▶ _READING TEXT_:
A new proposal for a Bachelor of Social Work degree is currently under review by the Ministry of Advanced Education.
Shared were many stories of student successes, including a mention of Bachelor of Science ― Health Science student Stian French’s use of the Riddell Library and Learning Centre’s 3D printer to create his own 3D printer, which Brown described as a bit “cheeky,” but also extraordinary.
While sharing many stories of student success, Brown noted there are also students facing barriers.
In her role, Snowden speaks often with students having difficulties within the post-secondary system and has made academic accommodations a priority within her portfolio, noting they are a student’s right. Without an accommodation, she said, students will either withdraw from a class or try to get through without the necessary support.
“It’s really important that we find solutions,” Snowdon said, adding that she is pleased with how faculty members have responded to her bringing the issue forward. “I am looking forward to how we are going to address this.”
The Provost’s Office has engaged the expertise of Accessibility Services in responding to the challenges around academic accommodations.
Also on the agenda was a fast-paced mash-up — dubbed a “lightning round” — that spanned topics from the role of research at an undergraduate, teaching-focused university to student evaluations of teaching to open educational resources.
The town hall also provided a window into how Academic Affairs plans to meet its enrolment target of 10,675 full-load equivalent students in 2020/21. There has been an “extraordinary increase” in the number of degree students who are staying at Mount Royal, said Brown, citing an almost 10 per cent increase in persistence (a measure of retention) rates, according to Phil Warsaba, associate vice-president of Enrolment Management.
“I would suggest that is unheard of in the national context,” Brown said after the town hall. “For a mental image, that is the equivalent of filling the Bella Concert Hall with students who would have left our institution in the past.”
She attributed the increase in persistence to a deliberate effort to make high-demand courses available to students and reduce bottleneck courses. Brown also highlighted Mount Royal’s changing enrolment profile, with nearly 80 per cent of MRU students now putting down deeper roots in degree programs.
“I believe that more work is needed to create a culture of retention,” Brown continued. “That involves everyone — in both academic and non-academic portfolios.”
In her closing remarks, Brown toasted Vice-Provost and Associate Vice-President, Teaching and Learning Jim Zimmer, PhD, who recently announced he was headed back to the classroom after a dozen years in senior leadership roles.

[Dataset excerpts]
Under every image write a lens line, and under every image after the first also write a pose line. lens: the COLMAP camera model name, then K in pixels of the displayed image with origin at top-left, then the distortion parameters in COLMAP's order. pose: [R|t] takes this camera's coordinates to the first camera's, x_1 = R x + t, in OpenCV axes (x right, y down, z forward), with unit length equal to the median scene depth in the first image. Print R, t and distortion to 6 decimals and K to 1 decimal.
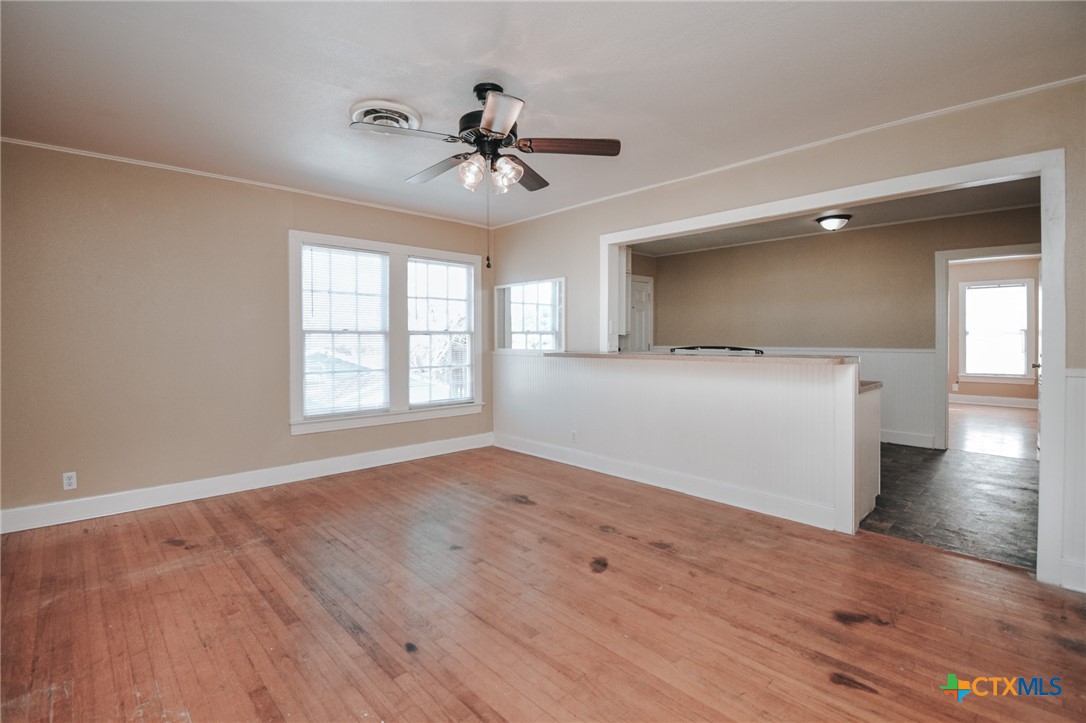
lens RADIAL K [[502.3, 0, 528.7], [0, 502.3, 339.0], [0, 0, 1]] dist [0.020720, -0.024503]
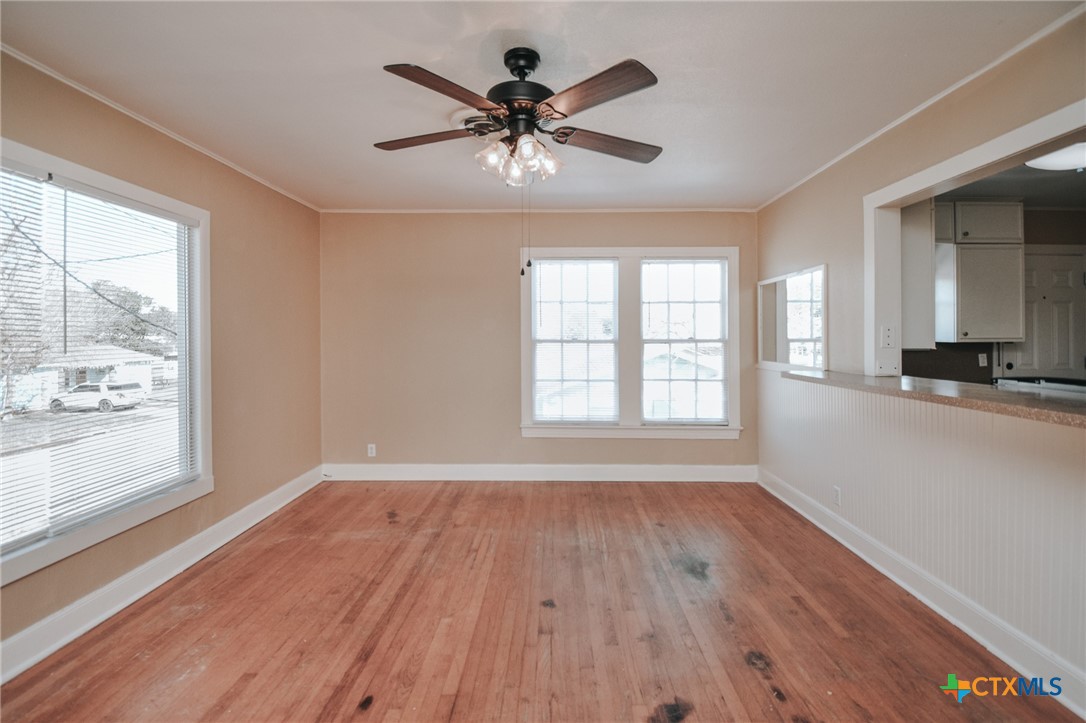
lens RADIAL K [[490.6, 0, 551.3], [0, 490.6, 332.7], [0, 0, 1]] dist [0.021896, -0.021332]
pose [[0.730016, -0.004253, -0.683417, 0.328557], [-0.000854, 0.999974, -0.007136, -0.028448], [0.683429, 0.005793, 0.729994, 0.300646]]
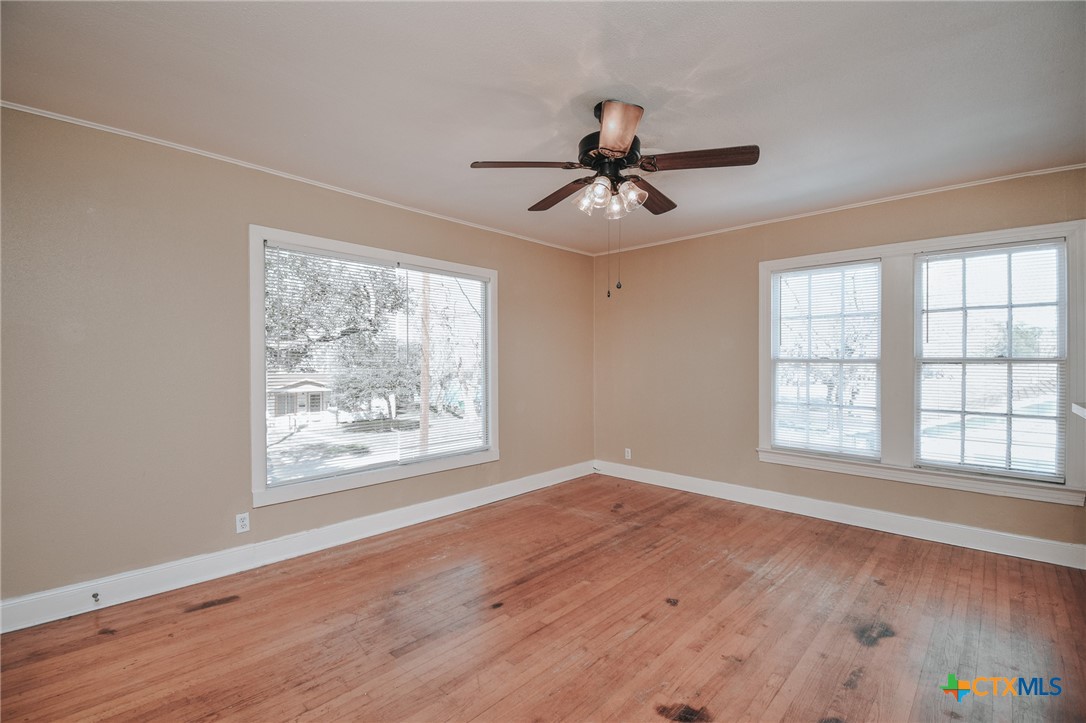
lens RADIAL K [[480.7, 0, 543.0], [0, 480.7, 361.5], [0, 0, 1]] dist [-0.001082, -0.000607]
pose [[0.065476, 0.000790, -0.997854, 0.537947], [-0.003304, 0.999994, 0.000575, -0.013443], [0.997849, 0.003259, 0.065478, 0.543561]]
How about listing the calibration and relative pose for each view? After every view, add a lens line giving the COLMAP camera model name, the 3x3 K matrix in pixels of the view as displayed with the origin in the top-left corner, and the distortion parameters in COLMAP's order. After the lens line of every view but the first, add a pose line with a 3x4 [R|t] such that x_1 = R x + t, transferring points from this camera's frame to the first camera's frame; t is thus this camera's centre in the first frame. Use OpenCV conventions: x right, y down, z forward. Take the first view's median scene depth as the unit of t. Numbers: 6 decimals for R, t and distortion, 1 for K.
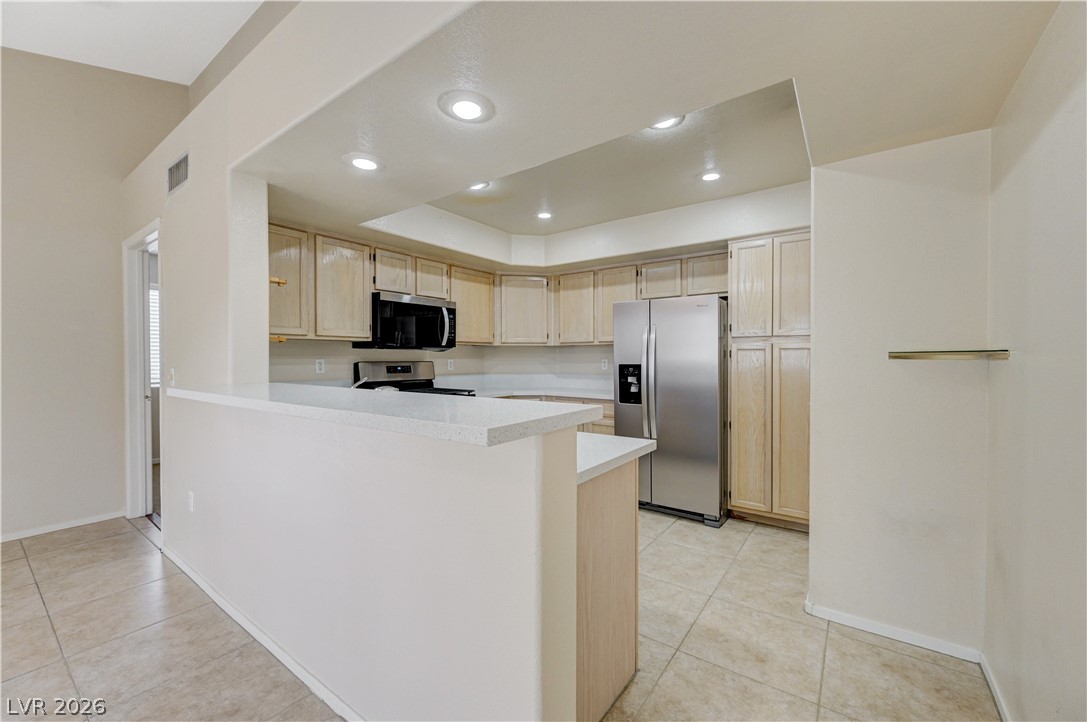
lens RADIAL K [[430.3, 0, 550.1], [0, 430.3, 363.3], [0, 0, 1]] dist [0.002434, 0.000755]
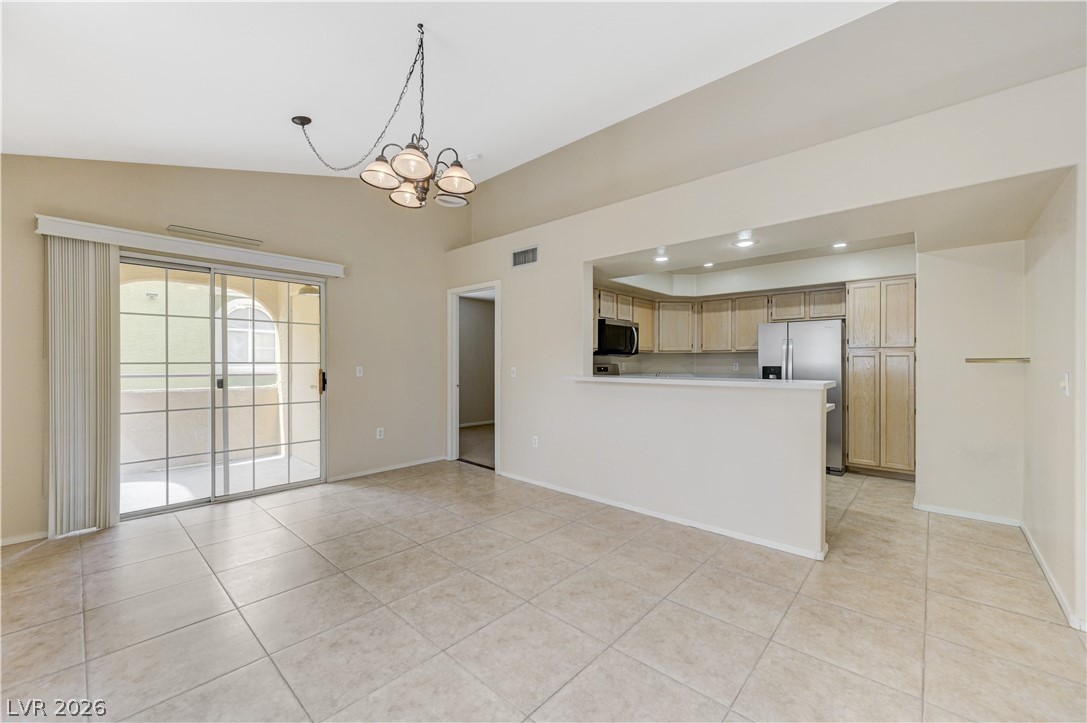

▶ _EXERCISE REQUIREMENTS_:
(a) Summarize the town hall article in two sentences.
(b) Quote the town hall article between "The Provost’s Office" and "open educational resources.", inclusive.

▶ _SOLUTIONS BY TASK_:
(a) At the town hall, Brown shared stories of student success, noted that some students face barriers, and cited an almost 10 percent increase in persistence rates among degree students. She attributed that increase to making high-demand courses available and reducing bottleneck courses, and said more work is needed to create a culture of retention.

(b)
The Provost’s Office has engaged the expertise of Accessibility Services in responding to the challenges around academic accommodations.
Also on the agenda was a fast-paced mash-up — dubbed a “lightning round” — that spanned topics from the role of research at an undergraduate, teaching-focused university to student evaluations of teaching to open educational resources.